Except for the forlorn left-behind on Mrs. Buce's bookshelf, Casey's Virtue seem to have sunk like a stone into that swamp of anonymity that swallows up about 97 percent of all academic books, even those from the best of universities or the best of publishers.  This is probably no great loss.  I thought it a very good book but you couldn't say a great one, "Excellent layman's guide," says the blurb on the jacket whig is probably about right, I being the layman.  But among the limitless mountain of trash, there are actually quite a few pretty-good books, so I'm sure others have filled Casey's space. 

Casey for his part (thank you, Dr.
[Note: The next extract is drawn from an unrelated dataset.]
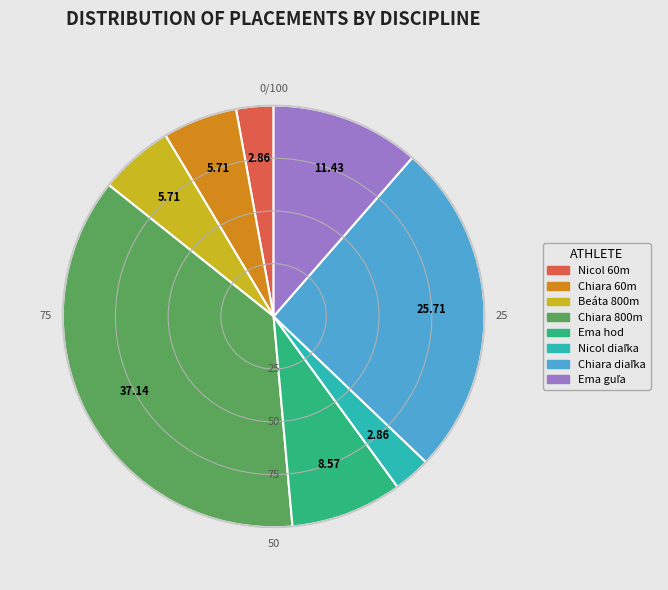

Does any single category account for the majority?

No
Google) seems to have had a curious career.  I take it he has done some of that high-end journalism that you've always seen more of in England than in the US.   His main claim to fame seems to be that he is some sort of intellectual godfather to the sometimes bad boy of English social thought, Roger Scruton.  Just lately Casey has come out with what seems to be his only other major book-length project: something about heaven and hell, sufficiently far off my spectrum that I think I'll give it a bye.  Instead (if I can do it without crowding out Proust), I might just go back and give the old one another go.  I see that its current Amazon rank is 1,874,780.  Who knows, perhaps I can kick it up to 1,874,779.
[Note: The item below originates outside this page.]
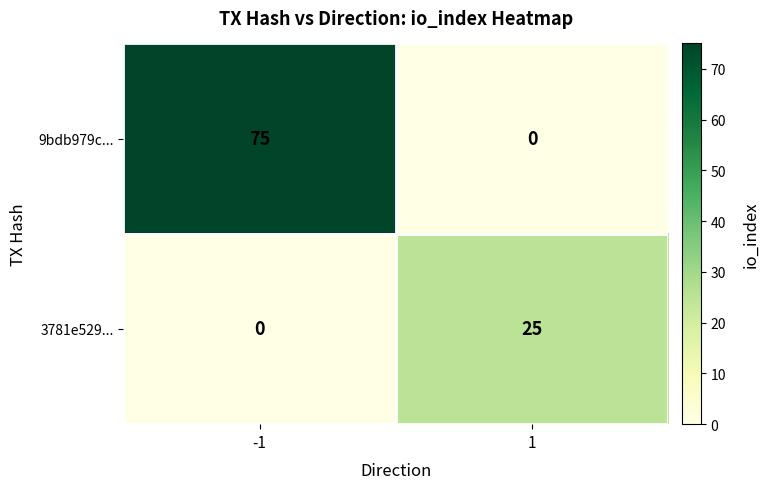

Reading left to right, list all the values displayed in this chart.

9bdb979c...: -1=75	1=0
3781e529...: -1=0	1=25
Thursday, January 02, 2014

Twophers: a Post of Surpassing Triviality

I'm sure that this makes no difference to anybody--and I'm sure any number of people have noticed it before--but I just picked up on a couple of amusing doubles in literature.

One, Borges and Bierce. You may remember the Borges story "The Secret Miracle," about the playwright who is granted the boon of imagining his play, complete down to the last detail, in the moments before the bullets from the firing squad crash into his brain. You are perhaps even more likely to remember Ambrose Bierce's "Occurrence at Owl Creek Bridge," and is it not the same plot--soldier at the point of execution escapes, flees home and is reunited with his loving family--but then he feels the pain in the back of his neck and we know that he has been hanged.


Oh, wait. I see that Wiki picks up the parallel here--along with others entirely unknown to me. Hah!  Or rather, O snap!  Not easy to be original in the world any more, even when sussing out parallels.  But my second pairing may be more obscure.  It starts, you can hardly be surprised, with Proust in The Guermantes Way.  The subject is Rachel "when of the Lord," the prostitute and Jew--twice an outcast--who becomes an actress, then a courtesan, then a great lady.  Of her appearance in the theatre, we learn: 

Rachel had one of those faces that distance—and not necessarily that between the auditorium and the stage, the world itself in this respect being merely a larger theater—throws into sharp outline, and which, seen close up, crumble to dust.  
Proust, Marcel (2005-05-31). The Guermantes Way: In Search of Lost Time, Volume 3 (Penguin Classics Deluxe Edition) (Kindle Locations 2972-2974). Penguin Group US. Kindle Edition. 

Shrewd and subtle in its way, I suppose. But do you remember Raymond Chandler in The High Window:

 From 30 feet away she looked like a lot of class. From 10 feet away she looked like something made up to be seen from 30 feet away.
I rest my case.   Hard to believe that Chandler was a Proust fan, but you never know, or at any rate, I never know.  Maybe it was Marlowe.